Комический элемент в трагедии впервые ярко предстает в «Ромео и Джульетте». Об этой пьесе давно существует мнение, что она начинается как комедия, а заканчивается как трагедия. Действительно, смешная влюбленность Ромео в Розалину, веселые проделки Меркуцио и Бенволио, тайная любовь, вопреки родительской голе, вполне могли бы иметь место в любой из комедий Шекспира. Здесь есть и клоунская суетня слуг перед свадьбой, и простак посыльный Капулетти, от которого Ромео с друзьями узнают о предстоящем бале, но. все это бледнеет перед кормилицей Джульетты, этим Фальстафом в юбке. К сожалению, неясно, в чем заключалась роль слуги Питера, которого играл главный комик шекспировской труппы Кемп. Во всяком случае, его участие — лишнее свидетельство того обилия комического, которое введено Шекспиром в самую лирическую из его трагедий. Вплоть до поворотного момента в действии (смерть Меркуцио, Тибальта и изгнание Ромео) лиризм и комедия уравновешены. После этого лиризм обретает все более трагическое звучание.

В «Гамлете» Шекспир отказался от фигуры шута, хотя присутствие его при дворе было бы естественным. Но персонажей, родственных комедии, в трагедии несколько. Гамлет недаром называет Полония шутом. Впрочем, Полоний бывает и серьезен. Его советы сыну и дочери (I, 3) едва ли надо считать шутовскими. Он скорее шут поневоле, из-за своей угодливости по отношению к царственным особам. Комична и фигура Осрика в конце трагедии. Есть что-то комическое и в парности таких типов, как Розенкранц и Гильденстерн. Вначале они тщатся острить (II, 2), но потом сами становятся предметом злой, обличающей их шутки принца (III, 2, разговор о флейте).

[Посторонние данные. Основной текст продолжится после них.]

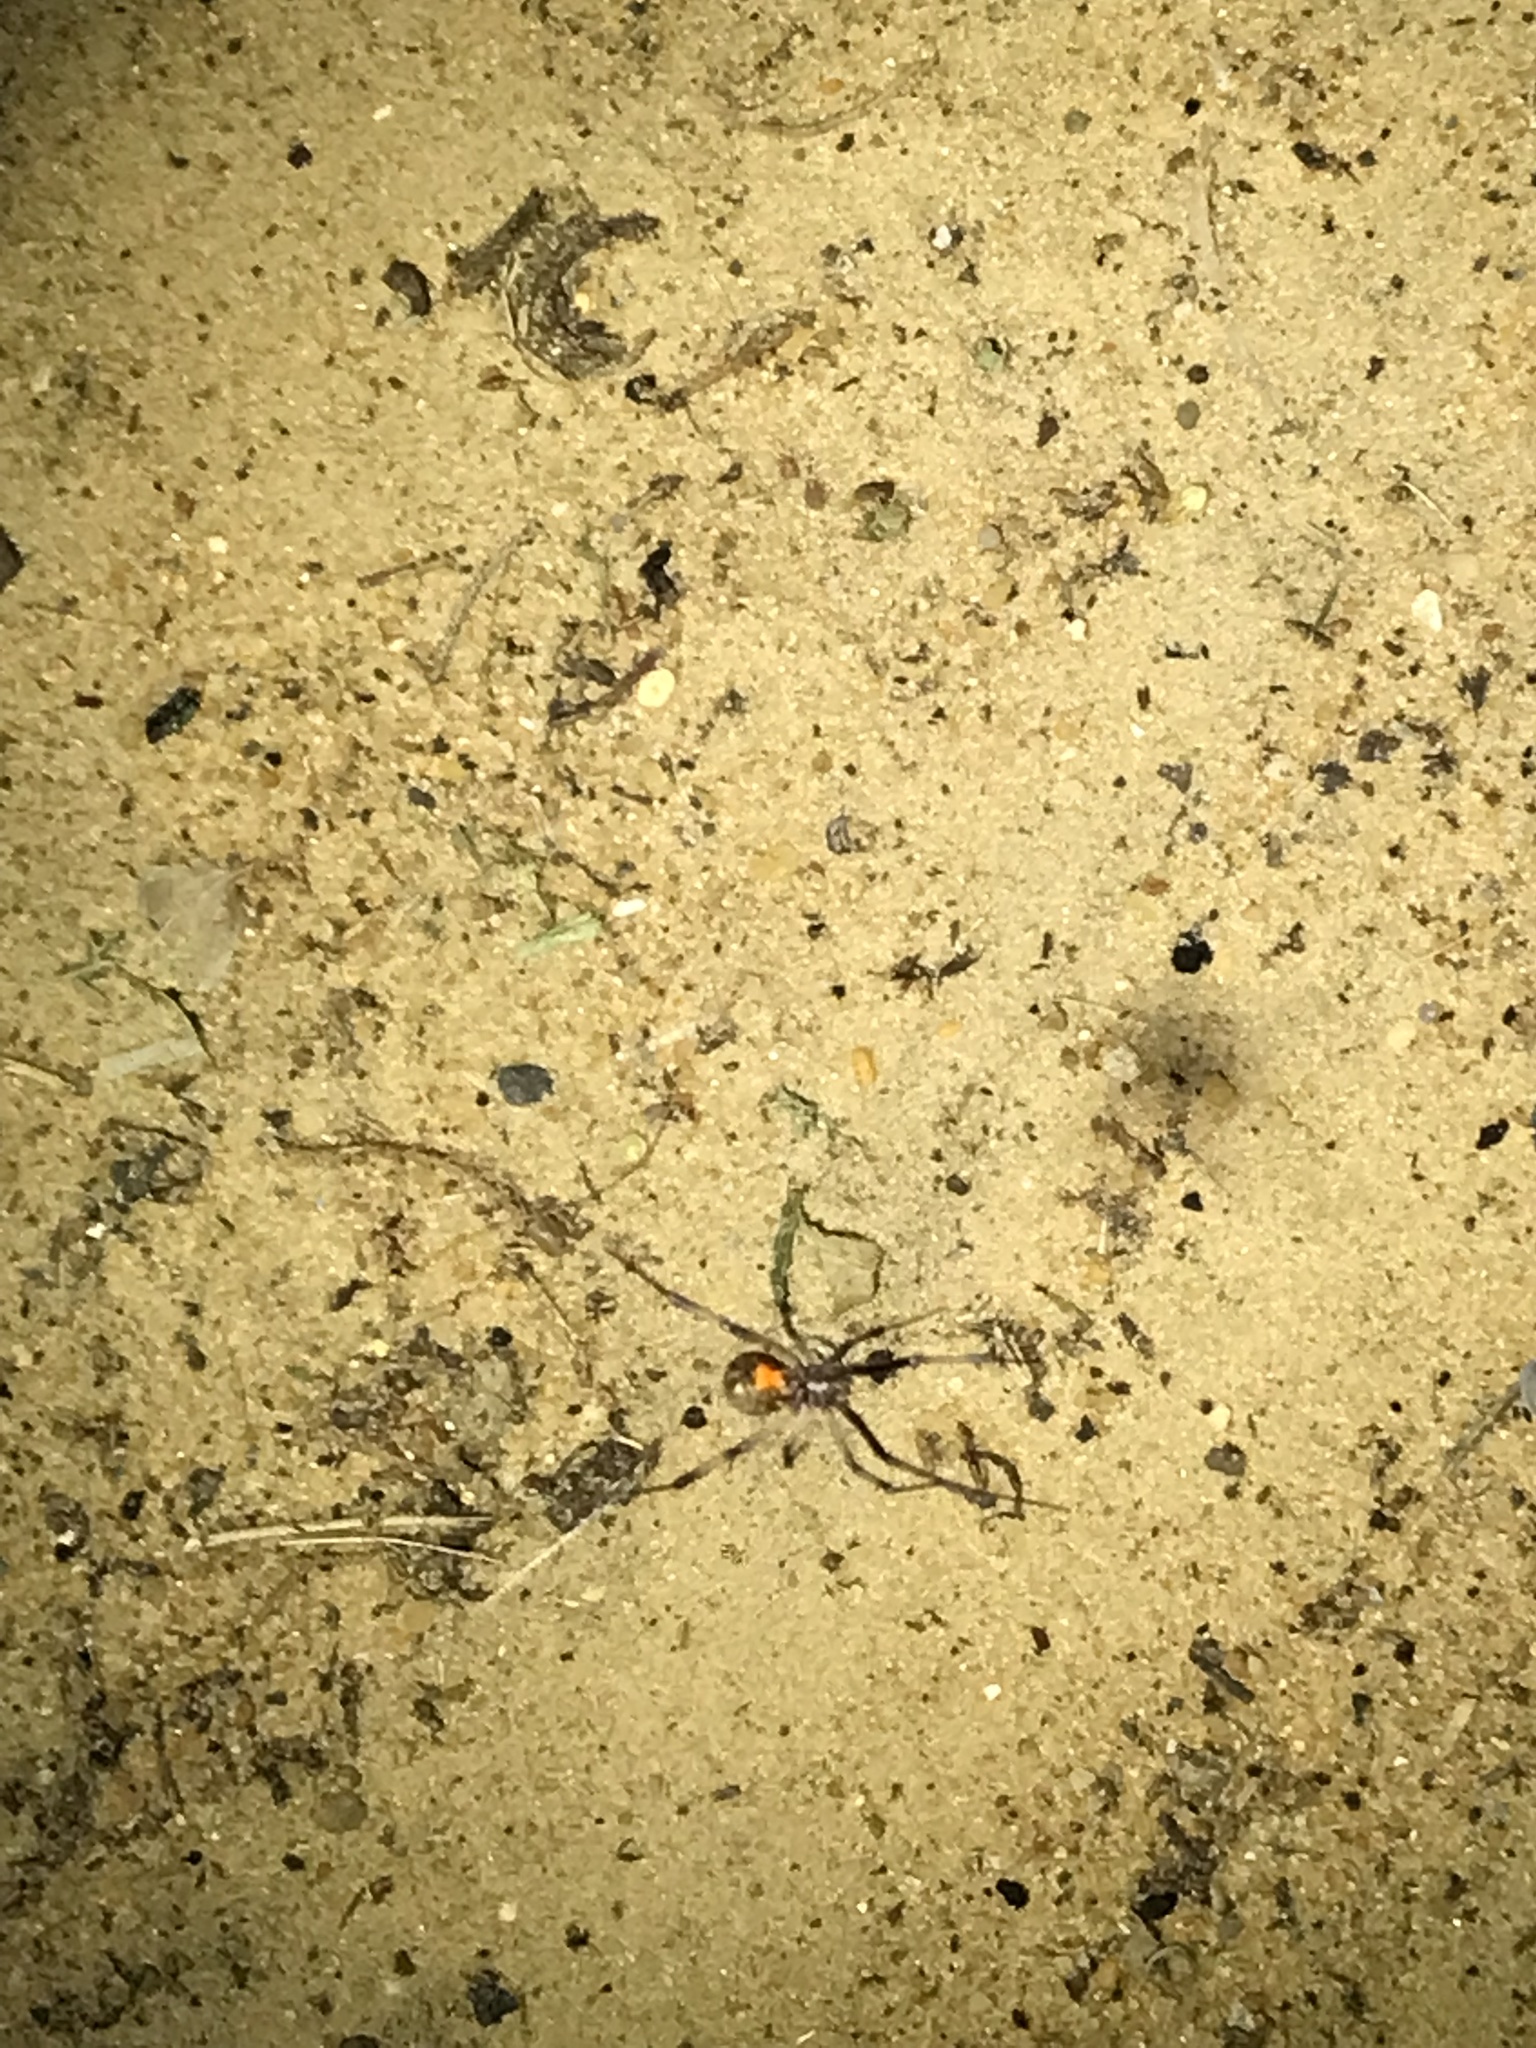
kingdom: Animalia
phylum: Arthropoda
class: Arachnida
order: Araneae
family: Theridiidae
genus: Latrodectus
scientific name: Latrodectus geometricus
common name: Brown widow spider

Но главным носителем комедийного в пьесе является не кто иной, как принц датский. Надо ли напоминать, что он самое остроумное лицо в трагедии? Он презабавно разыгрывает Полония, Розенкранца и Гильденстерна, Осрика. Такое поведение не свойственно величественным трагическим героям древности. Наиболее прославленный из героев Шекспира, самый мыслящий из всех созданных Шекспиром позволяет себе шутить если не по-фальстафовски, то, во всяком случае, как принц Генри. Но и это не все.

Я предупреждал читателя о том, что во времена Шекспира смеялись над тем, над чем в наше просвещенное время мы не посмеемся и что, наоборот, скорее глубоко огорчит нас. Это предупреждение нужно было для того, чтобы читатель не слишком удивился, узнав, что сумасшедший в те времена тоже был поводом для смеха. Неразумные поступки, некоординированные движения, бессвязная речь служили предлогом для веселья. Нелепое и сейчас заставляет нас смеяться, — но не болезнь. Шекспировские зрители отличались меньшей тонкостью чувств, а кроме того, безумие вообще рассматривалось в ряду явлений, не вызывающих сочувствия. Я уже не говорю о том, что некоторые виды психических нарушений понимались как одержимость бесом. Но даже и в тех случаях, когда в безумии не усматривались козни ада. к нему тоже относились иначе, чем теперь.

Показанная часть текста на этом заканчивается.